Old National’s first brush with serious stress testing actually came at the board’s behest. The company took $100 million in TARP money in December 2008, and three months later was among the first to buy its way out. Stress tests weren’t required yet for TARP exits, but “the board asked for it” anyway, says Jones, the bank’s CEO. “Directors wanted to be sure that we wouldn’t need that capital in a worst-case scenario.”
With help from investment bank Sandler O’Neill + Partners in New York, it fashioned a “draconian” scenario of a global economic slowdown, “and we were able to show the board that we had more than sufficient capital,” Jones says.
Nowadays, Old National stress tests every quarter. Jones’ team plugs in a variety of economic scenarios, including both best guesses and worst cases, to see how credit quality, liquidity and earnings would be affected. It then incorporates those findings into key strategic and capital-planning decisions, including acquisitions.
The practice has paid important dividends. Two years ago, Old National used a stress test to calculate how much fee income would be lost if a rumored clampdown on account services fees took effect. “As we looked out, we just couldn’t find a way to make the product profitable the way it was designed,” Jones recalls.
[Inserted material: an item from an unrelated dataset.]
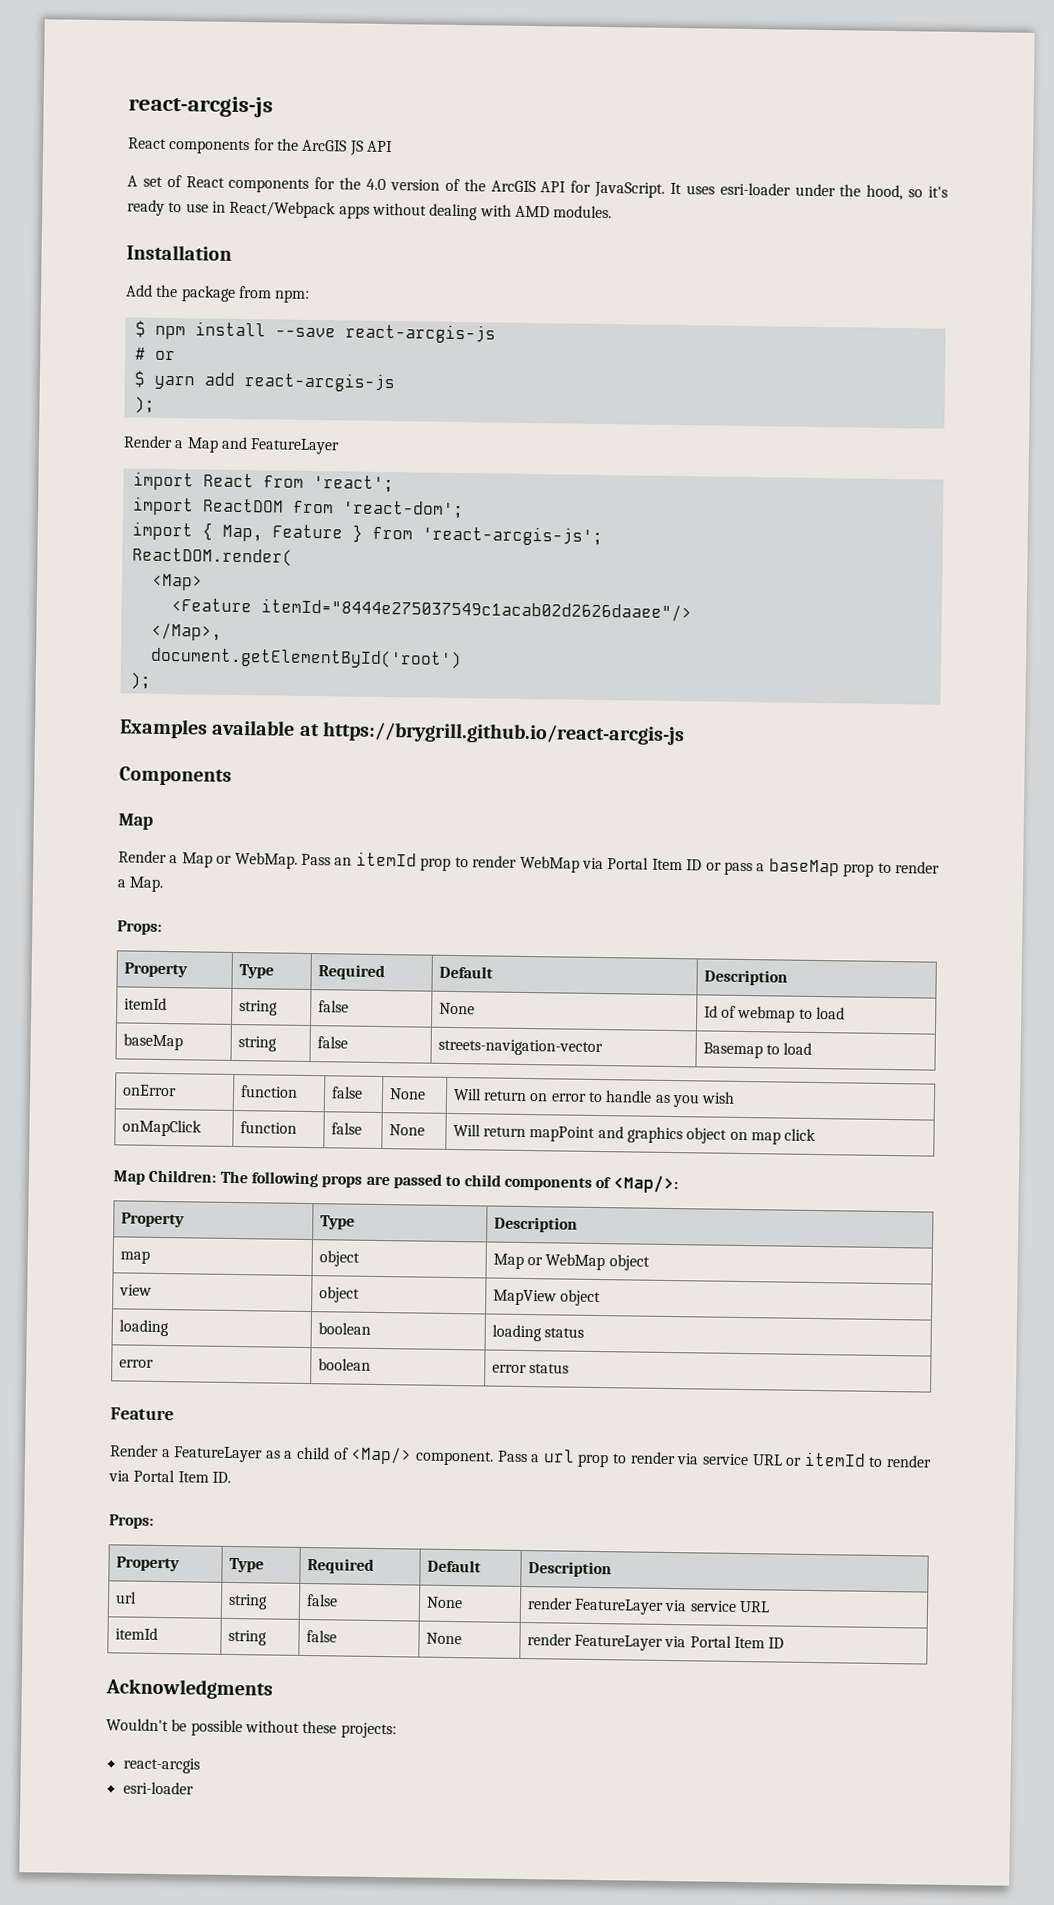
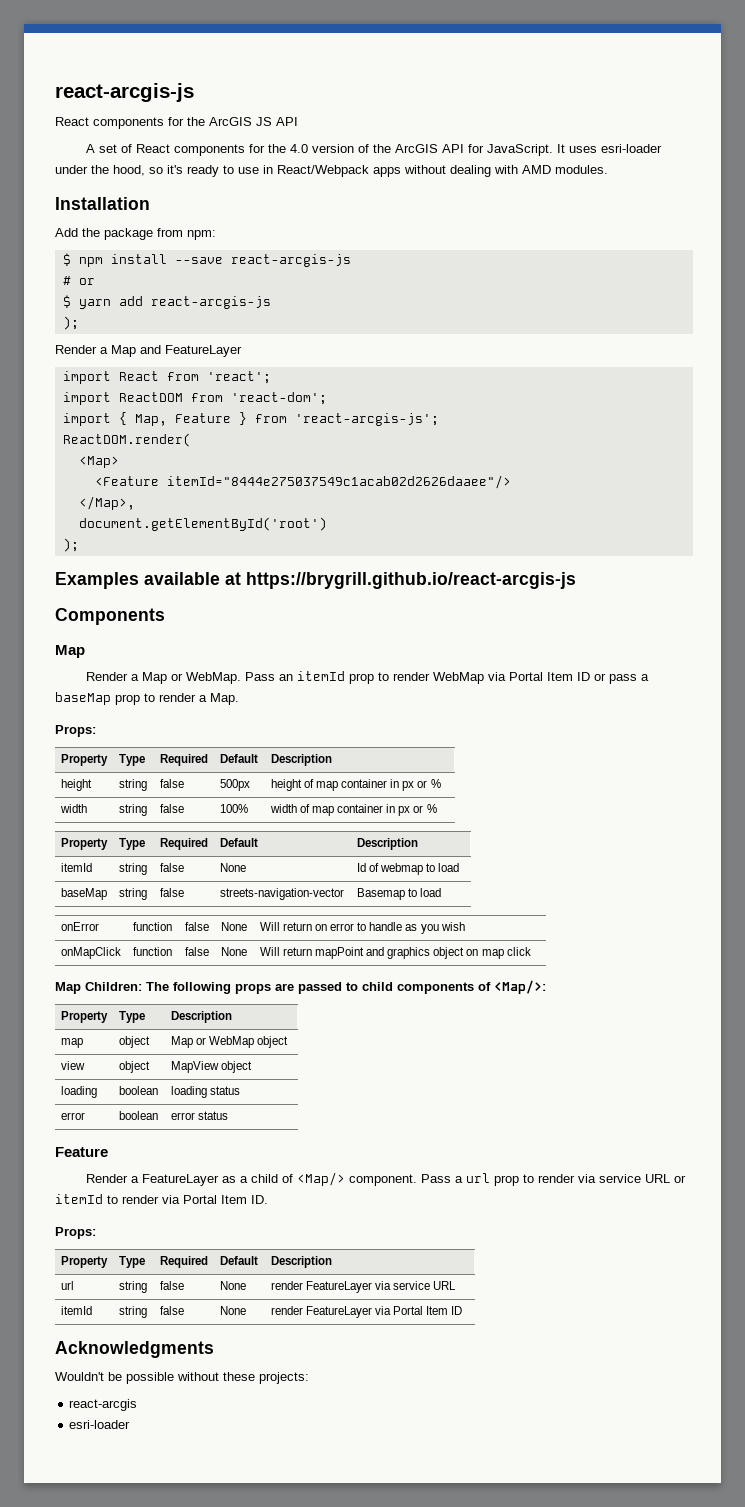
(788, 977) none -> [60,779,92,791] [118,779,147,791] [159,779,184,788] [219,779,250,791] [270,779,441,791] [59,804,87,813] [118,804,147,816] [159,804,184,813] [219,804,248,813] [269,804,437,816] [60,838,108,850] [118,838,145,850] [159,838,208,850] [219,838,258,847] [356,838,418,850] // height | string | false | 500px | height of map container in px or % // width | string | false | 100% | width of map container in px or % // Property | Type | Required | Default | Description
When an amendment to Regulation E, which imposed new restrictions on bad check fees, became law, the company was prepared with a plan to charge for checking accounts. It introduced the changes quickly, and unlike some large banks, the modifications stuck. The company predicted attrition rates in its model, and those projections have held up, too. “Our checking balances continue to grow, and our profitability has grown as well,” Jones says.
“We made the decision based on that test,” Jones adds. “In the old days, before stress testing, we couldn’t have done that. We would have just held our fingers to the wind, hoping we made the right decision.”